How do these parents react when Junior comes home and says the girl he asked to the prom said no? We all need to teach our kids that rejection is part of life that no one escapes, no matter how smart, wonderful, good looking, or hard working they happen to be.
Remember that Yale adcom who said something like (paraphrasing here) “we could take this year’s class, replace them completely with a whole new class out of this years applicants, and have just as strong a class, and we could do this several times over?” Whenever you’re looking at a <20% acceptance rate school, there is absolutely just pure luck involved in getting accepted. Once everything is equal and the schools have several times over more totally acceptable kids than they can accept, it’s luck.
The kids that do get in would benefit from counting their blessings as well. My D17 got into one of those low-acceptance rate schools, and we all know she got lucky along with having worked really hard in high school.
One of my kids went to a small private college prep HS in an affluent area.
One of her classmates in HS was not an academic superstar and did not take the most rigorous course offerings. In a HS like that, it’s noticeable.
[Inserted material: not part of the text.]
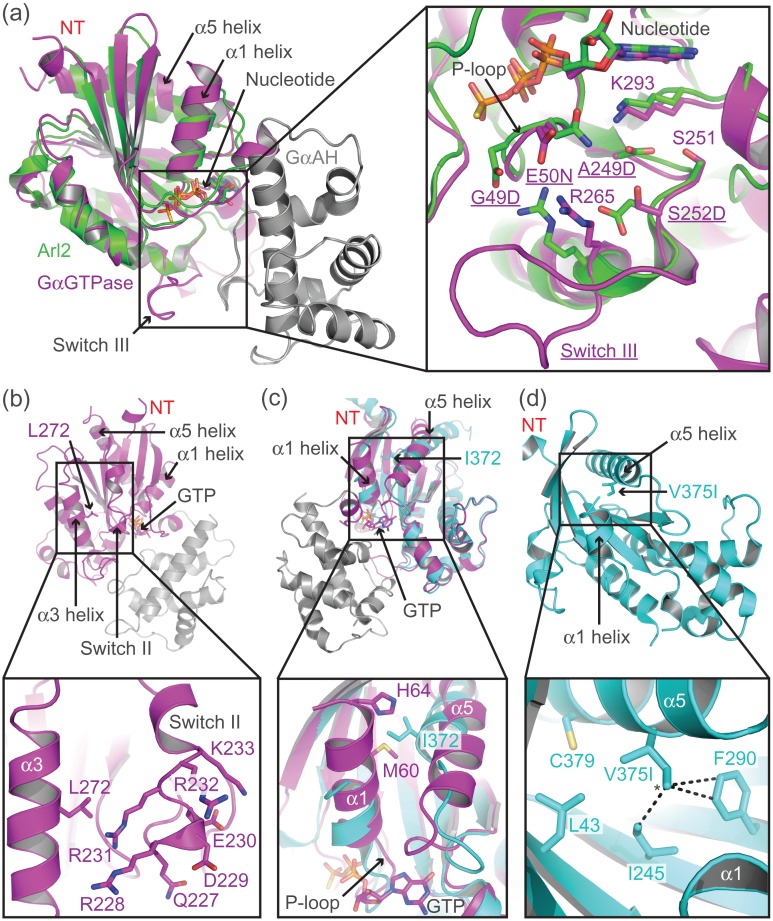
Rational design of mutations to stabilise mini-Gs. (a) Structural alignment of Gαs (PDB code 1AZT; Sunahara et al., 1997), coloured magenta and grey, and Arl2 (PDB code 1KSH; Hanzal-Bayer et al., 2002), coloured green. The Gαs GTPase domain aligns to Arl2 with an RMSD of 1.9 Å, despite sharing sequence identity of only 25%, determined using the Dali server (Holm and Rosenstrom, 2010). See Supplementary Fig. S4 for a sequence alignment between Gαs and Arl-2. The inset shows an expanded view of mini-Gs residues (shown as sticks and underlined name) that were mutated (G49D, E50N, A249D, and S252D) to match the corresponding residue in Arl2. Residues with which the mutations potentially interact are shown as sticks. (b) Mutation of Leu272, which is located within the α3 helix of Gαs (PDB code 1AZT; Sunahara et al., 1997), to aspartic acid allows potential interactions with a cluster of charged and polar residues (227–233) in the N-terminal region of switch II. (c) Alignment of Gαs in its GTP-bound conformation (PDB code 1AZT; Sunahara et al., 1997), coloured magenta, and GPCR-bound conformation (PDB code 3SN6; Rasmussen et al., 2011b), coloured cyan. In the GPCR-bound conformation Ile372 (α5 helix) sterically clashes with Met60 and His64 (α1 helix), preventing close packing of the α1 helix against the core of the GαGTPase domain. (d) The V375I mutation (modelled using PyMOL) was designed to increase hydrophobic contacts between the core of the GαGTPase domain and the α5 helix in its GPCR-bound conformation (PDB code 3SN6; Rasmussen et al., 2011b). Residues that interact with Val375 are shown as sticks, additional contacts (less than 4.2 Å), which are predicted to be formed by the δ-carbon (*) of the isoleucine mutation are displayed as dashed lines.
This student was passionate about art and also passionate about helping others – maybe art therapy down the line.
This student was also URM and low income. She was accepted to a Top 20 with an amazing financial aid package.
My D filled me in on the reaction of the peanut gallery. I was shocked by the horrible, mean things some of the other kids (and their parents!) were saying about this student and the acceptance.
Midwest67, that’s when I hope the student knew enough to ignore them, in the full knowledge that he or she got in, and that’s all that really matters. The people saying those things weren’t likely to remain his or her friends past graduation anyway. I just hope they don’t run into the same attitudes on campus, though I know it’s quite possible.
Stats alone don’t mean a good app package, down through LoRs and interview. Nor do they mean a good essay. And a lit of kids who think their ECs are brilliant, to boot, have no way to compare. Then there’s the Why Us.